[Records from a data collection]
┄┄┄┄┄┄┄┄┄┄┄┄┄┄┄┄┄┄┄┄
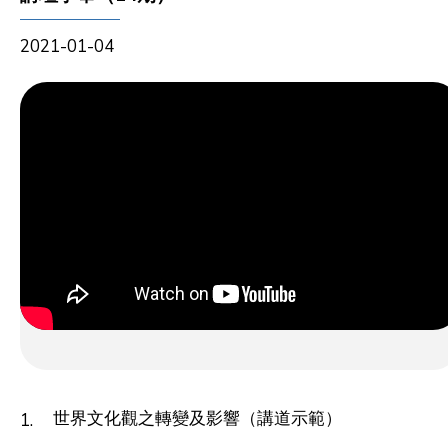
2021-01-04
世界文化觀之轉變及影響（講道示範）
1.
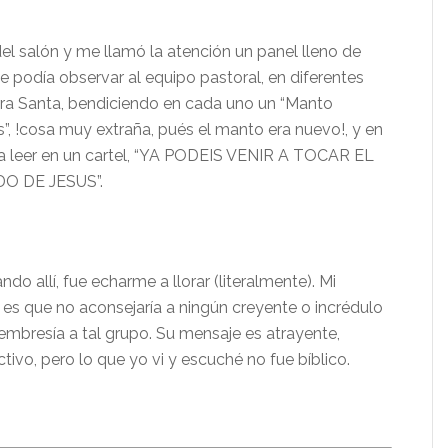
del salón y me llamó la atención un panel lleno de
e podía observar al equipo pastoral, en diferentes
rra Santa, bendiciendo en cada uno un “
Manto
s”, !cosa muy extraña, pués el manto era nuevo!, y en
 leer en un cartel, “
YA PODEIS VENIR A TOCAR EL
 DE JESUS”.
do allí, fue echarme a llorar (literalmente). Mi
, es que no aconsejaría a ningún creyente o incrédulo
embresía a tal grupo. Su mensaje es atrayente,
tivo, pero lo que yo vi y escuché no fue bíblico.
┄┄┄┄┄┄┄┄┄┄┄┄┄┄┄┄┄┄┄┄
[Problem to work on]
Repeat all entries exactly, pictures excluded.

[Response below]
2021-01-04
世界文化觀之轉變及影響（講道示範）
1.
del salón y me llamó la atención un panel lleno de
e podía observar al equipo pastoral, en diferentes
rra Santa, bendiciendo en cada uno un “
Manto
s”, !cosa muy extraña, pués el manto era nuevo!, y en
 leer en un cartel, “
YA PODEIS VENIR A TOCAR EL
 DE JESUS”.
do allí, fue echarme a llorar (literalmente). Mi
, es que no aconsejaría a ningún creyente o incrédulo
embresía a tal grupo. Su mensaje es atrayente,
tivo, pero lo que yo vi y escuché no fue bíblico.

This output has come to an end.